Michael Olivas' book examines the history of higher education in the courtroom. Michael Olivas’ book examines the history of higher education in the courtroom.

It took a lot of determination for Michael A. Olivas to comb through every Supreme Court decision from the last 50 years. But he feels he discovered an important pattern in the cases related to higher education — one that he thinks the country should be wary of.

In his latest book — “Suing Alma Mater: Higher Education and the Courts” — Olivas reviews every one of these cases, plus a few important game-changers that never reached the national spotlight.

“The nature of these cases has certainly changed. It’s gone from the old-style civil rights organizations, like the ACLU or the NAACP legal defense fund, to cases brought by predominantly conservative or religious organizations. They believe life has become far too secular, or that the majority group — white people — are being discriminated against,” says Olivas.

The longtime University of Houston professor doesn’t shy away from expressing his views on controversial subjects, and he says this shift in the courts represents a miscarriage of justice.

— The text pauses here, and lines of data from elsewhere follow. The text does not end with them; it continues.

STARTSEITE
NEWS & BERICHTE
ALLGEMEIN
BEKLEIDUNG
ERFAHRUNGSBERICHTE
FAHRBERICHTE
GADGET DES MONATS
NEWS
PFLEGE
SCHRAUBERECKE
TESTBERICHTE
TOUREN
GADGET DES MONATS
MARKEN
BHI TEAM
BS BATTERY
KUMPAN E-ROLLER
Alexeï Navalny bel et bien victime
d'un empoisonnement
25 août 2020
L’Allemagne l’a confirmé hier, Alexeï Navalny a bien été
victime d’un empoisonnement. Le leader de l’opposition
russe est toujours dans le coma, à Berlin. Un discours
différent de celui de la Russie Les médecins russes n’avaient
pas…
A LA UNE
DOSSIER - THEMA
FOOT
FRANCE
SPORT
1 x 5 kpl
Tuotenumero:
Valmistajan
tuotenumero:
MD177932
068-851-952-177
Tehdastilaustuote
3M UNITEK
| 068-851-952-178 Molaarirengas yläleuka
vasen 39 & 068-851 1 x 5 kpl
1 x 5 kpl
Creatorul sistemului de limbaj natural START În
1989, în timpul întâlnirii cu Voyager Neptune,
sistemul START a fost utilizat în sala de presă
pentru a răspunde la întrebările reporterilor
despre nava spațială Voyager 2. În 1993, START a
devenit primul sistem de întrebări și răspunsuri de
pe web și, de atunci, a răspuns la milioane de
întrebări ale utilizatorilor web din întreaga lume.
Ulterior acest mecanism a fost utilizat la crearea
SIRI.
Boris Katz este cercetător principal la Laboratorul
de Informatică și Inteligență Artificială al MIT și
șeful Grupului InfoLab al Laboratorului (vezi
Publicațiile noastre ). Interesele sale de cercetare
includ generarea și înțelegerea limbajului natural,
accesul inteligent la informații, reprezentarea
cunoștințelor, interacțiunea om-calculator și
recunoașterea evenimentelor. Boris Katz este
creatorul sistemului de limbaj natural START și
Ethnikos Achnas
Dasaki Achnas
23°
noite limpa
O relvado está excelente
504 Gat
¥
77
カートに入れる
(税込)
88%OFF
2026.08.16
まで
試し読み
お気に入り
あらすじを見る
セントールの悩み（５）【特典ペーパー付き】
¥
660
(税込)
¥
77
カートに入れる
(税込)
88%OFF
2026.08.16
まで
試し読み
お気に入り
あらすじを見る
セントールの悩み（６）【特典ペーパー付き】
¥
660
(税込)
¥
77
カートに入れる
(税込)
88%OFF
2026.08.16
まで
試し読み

“I think it’s hard to make a case that Christians are an oppressed minority in the United States,” he says. “They tend to run the country, unlike undocumented Mexican college students or Black students that are discriminated against.”

About the author

Michael A. Olivas is the director of the Institute of Higher Education, Law and Governance at the University of Houston. He is the author of many books, including “No Undocumented Child Left Behind: Plyer v. Doe and the Education of Undocumented Schoolchildren.”

Minority groups still marginalized

“They’re oppressed — and most majority organizations, corporations and wealthy individuals don’t identify with their causes anymore,” he says. “1950 was the last time the Supreme Court took a case involving a minority applicant [to college], but in the meantime they’ve taken at least four where whites are claiming they’ve been discriminated against.”